Kim, an outspoken critic of the nursing home governor’s response, is the chair of the Assembly Aging Committee and one of those currently infamous with Cuomo’s administration. He said he understands the logic of the state, but DeRosa’s characterization makes no sense.

“There was clearly an attempt not to share the information even before the Justice Department issued that letter,” he said, adding that those questions are likely to dominate a budget hearing scheduled for February 25.

Kim said that while he “got to work” for the governor by his request to back the emergency force, he now feels “very disappointed and a little betrayed.”

Senate committee chair Gustavo Rivera, a Bronx Democrat who opposed Cuomo last winter, said he was not disappointed by the governor’s office’s lack of transparency, as he never expected it in the first place.

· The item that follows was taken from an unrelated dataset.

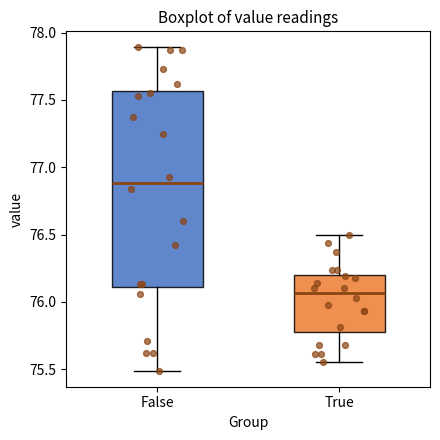

Where is the lower edge of the box for True on the y-axis? The values are not printed on the chart, so give them approximately, as read against the axis.

75.80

“Why should I be surprised?” he said.

Rivera said the meeting with senior staff, in which he participated, actually eased tensions between the government and legislative Democrats – a detente that now appears to have been quashed.

“When you consider that they had held us back for seven months, and then they sat down for what almost amounted to a three-hour meeting with some of the top people in the administration, that is clearly a change in tone,” said Rivera in an interview. “That’s the first thing we hope will be a lot of conversations.”

Cuomo has not formally commented on the most recent revelations about his administration’s action. The Governor was in Washington DC for a rare personal discussion with President Joe Biden about the billions of dollars he and the leaders of other states are asking to support their Covid battles.

White House press secretary Jen Psaki was asked during a briefing on Friday whether Biden, who has touted the importance of transparency to the country’s recovery, had confidence in Cuomo’s government in light of the recent report.

“The president received Gov. Cuomo and a bipartisan group of governors and mayors in the White House today to get their perspective from the front line, to not give anyone a stamp of approval or to seek their stamp of approval,” she said.